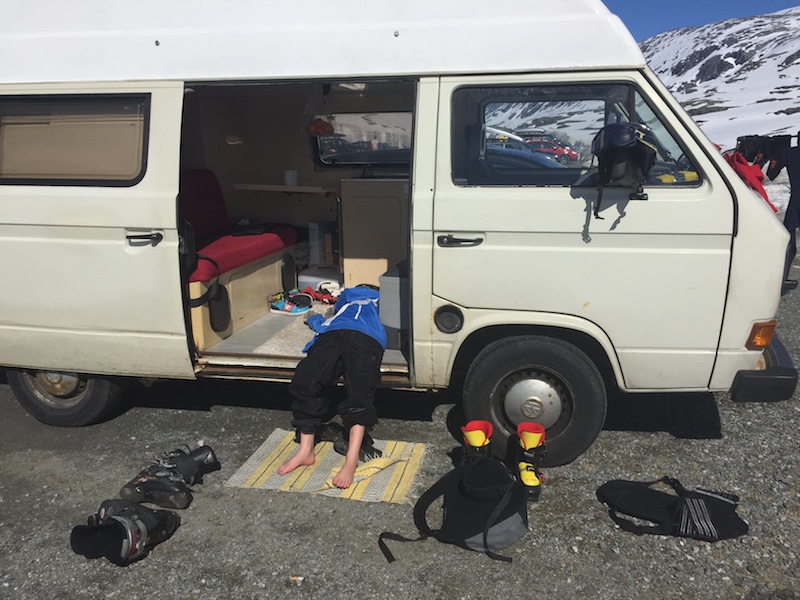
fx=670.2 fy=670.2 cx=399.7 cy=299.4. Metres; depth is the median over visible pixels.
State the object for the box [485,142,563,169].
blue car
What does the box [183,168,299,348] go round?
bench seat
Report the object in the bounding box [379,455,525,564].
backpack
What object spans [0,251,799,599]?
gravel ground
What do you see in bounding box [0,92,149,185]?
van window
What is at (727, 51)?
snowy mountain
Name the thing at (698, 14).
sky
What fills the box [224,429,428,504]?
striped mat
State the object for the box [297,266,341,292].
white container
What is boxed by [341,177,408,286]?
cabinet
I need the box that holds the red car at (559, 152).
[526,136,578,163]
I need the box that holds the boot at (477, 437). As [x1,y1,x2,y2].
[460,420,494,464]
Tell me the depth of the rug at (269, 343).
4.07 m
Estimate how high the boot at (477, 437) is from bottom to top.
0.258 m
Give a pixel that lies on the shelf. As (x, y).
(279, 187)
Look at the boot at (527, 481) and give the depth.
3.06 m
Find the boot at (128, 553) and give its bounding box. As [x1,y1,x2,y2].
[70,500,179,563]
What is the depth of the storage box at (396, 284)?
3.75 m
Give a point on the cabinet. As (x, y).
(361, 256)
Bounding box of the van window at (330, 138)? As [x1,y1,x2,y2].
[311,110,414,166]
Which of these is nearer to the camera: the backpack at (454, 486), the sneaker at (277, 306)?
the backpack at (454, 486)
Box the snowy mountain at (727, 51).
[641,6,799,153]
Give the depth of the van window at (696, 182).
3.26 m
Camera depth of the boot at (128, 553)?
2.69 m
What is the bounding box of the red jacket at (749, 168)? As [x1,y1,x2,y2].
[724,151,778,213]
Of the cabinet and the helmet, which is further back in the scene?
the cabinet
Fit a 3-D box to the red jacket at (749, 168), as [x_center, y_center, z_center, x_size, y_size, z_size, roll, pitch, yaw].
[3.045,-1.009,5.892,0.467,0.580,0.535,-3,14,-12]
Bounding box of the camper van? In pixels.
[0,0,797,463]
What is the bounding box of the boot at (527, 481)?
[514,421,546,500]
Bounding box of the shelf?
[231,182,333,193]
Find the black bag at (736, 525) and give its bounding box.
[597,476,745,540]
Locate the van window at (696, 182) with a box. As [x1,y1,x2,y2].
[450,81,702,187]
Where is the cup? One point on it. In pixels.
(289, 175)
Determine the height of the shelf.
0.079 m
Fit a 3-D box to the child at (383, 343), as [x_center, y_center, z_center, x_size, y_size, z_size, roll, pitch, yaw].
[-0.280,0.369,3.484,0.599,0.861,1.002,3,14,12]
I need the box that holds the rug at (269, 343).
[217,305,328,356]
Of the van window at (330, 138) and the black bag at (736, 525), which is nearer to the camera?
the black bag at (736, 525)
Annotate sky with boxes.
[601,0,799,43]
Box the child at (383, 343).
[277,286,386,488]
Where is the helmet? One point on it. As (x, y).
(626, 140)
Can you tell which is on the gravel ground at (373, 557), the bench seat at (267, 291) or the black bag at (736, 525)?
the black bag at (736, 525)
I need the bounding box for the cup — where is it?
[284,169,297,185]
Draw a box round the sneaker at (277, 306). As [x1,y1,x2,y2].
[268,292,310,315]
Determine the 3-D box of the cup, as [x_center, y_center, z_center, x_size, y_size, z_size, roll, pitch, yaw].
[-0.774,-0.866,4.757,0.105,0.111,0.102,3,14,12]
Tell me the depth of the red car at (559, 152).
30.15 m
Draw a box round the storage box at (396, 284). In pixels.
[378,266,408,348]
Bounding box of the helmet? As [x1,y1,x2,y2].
* * *
> **PROBLEM REQUIREMENTS**: Reproduce each line above precisely, with no pictures.

> **WRITTEN RESPONSE**:
fx=670.2 fy=670.2 cx=399.7 cy=299.4. Metres; depth is the median over visible pixels.
State the object for the box [485,142,563,169].
blue car
What does the box [183,168,299,348] go round?
bench seat
Report the object in the bounding box [379,455,525,564].
backpack
What object spans [0,251,799,599]?
gravel ground
What do you see in bounding box [0,92,149,185]?
van window
What is at (727, 51)?
snowy mountain
Name the thing at (698, 14).
sky
What fills the box [224,429,428,504]?
striped mat
State the object for the box [297,266,341,292].
white container
What is boxed by [341,177,408,286]?
cabinet
I need the box that holds the red car at (559, 152).
[526,136,578,163]
I need the box that holds the boot at (477, 437). As [x1,y1,x2,y2].
[460,420,494,464]
Tell me the depth of the rug at (269, 343).
4.07 m
Estimate how high the boot at (477, 437) is from bottom to top.
0.258 m
Give a pixel that lies on the shelf. As (x, y).
(279, 187)
Look at the boot at (527, 481) and give the depth.
3.06 m
Find the boot at (128, 553) and give its bounding box. As [x1,y1,x2,y2].
[70,500,179,563]
What is the depth of the storage box at (396, 284)?
3.75 m
Give a point on the cabinet. As (x, y).
(361, 256)
Bounding box of the van window at (330, 138)? As [x1,y1,x2,y2].
[311,110,414,166]
Which of these is nearer to the camera: the backpack at (454, 486), the sneaker at (277, 306)?
the backpack at (454, 486)
Box the snowy mountain at (727, 51).
[641,6,799,153]
Give the depth of the van window at (696, 182).
3.26 m
Camera depth of the boot at (128, 553)?
2.69 m
What is the bounding box of the red jacket at (749, 168)? As [x1,y1,x2,y2].
[724,151,778,213]
Of the cabinet and the helmet, which is further back in the scene?
the cabinet
Fit a 3-D box to the red jacket at (749, 168), as [x_center, y_center, z_center, x_size, y_size, z_size, roll, pitch, yaw].
[3.045,-1.009,5.892,0.467,0.580,0.535,-3,14,-12]
Bounding box of the camper van? In pixels.
[0,0,797,463]
What is the bounding box of the boot at (527, 481)?
[514,421,546,500]
Bounding box of the shelf?
[231,182,333,193]
Find the black bag at (736, 525) and give its bounding box.
[597,476,745,540]
Locate the van window at (696, 182) with a box. As [x1,y1,x2,y2].
[450,81,702,187]
Where is the cup? One point on it. In pixels.
(289, 175)
Determine the height of the shelf.
0.079 m
Fit a 3-D box to the child at (383, 343), as [x_center, y_center, z_center, x_size, y_size, z_size, roll, pitch, yaw].
[-0.280,0.369,3.484,0.599,0.861,1.002,3,14,12]
I need the box that holds the rug at (269, 343).
[217,305,328,356]
Of the van window at (330, 138) and the black bag at (736, 525), which is nearer to the camera?
the black bag at (736, 525)
Annotate sky with boxes.
[601,0,799,43]
Box the child at (383, 343).
[277,286,386,488]
Where is the helmet? One point on it. As (x, y).
(626, 140)
Can you tell which is on the gravel ground at (373, 557), the bench seat at (267, 291) or the black bag at (736, 525)?
the black bag at (736, 525)
I need the bounding box for the cup — where is it?
[284,169,297,185]
Draw a box round the sneaker at (277, 306). As [x1,y1,x2,y2].
[268,292,310,315]
Determine the 3-D box of the cup, as [x_center, y_center, z_center, x_size, y_size, z_size, roll, pitch, yaw].
[-0.774,-0.866,4.757,0.105,0.111,0.102,3,14,12]
Tell me the depth of the red car at (559, 152).
30.15 m
Draw a box round the storage box at (396, 284). In pixels.
[378,266,408,348]
Bounding box of the helmet? As [x1,y1,x2,y2].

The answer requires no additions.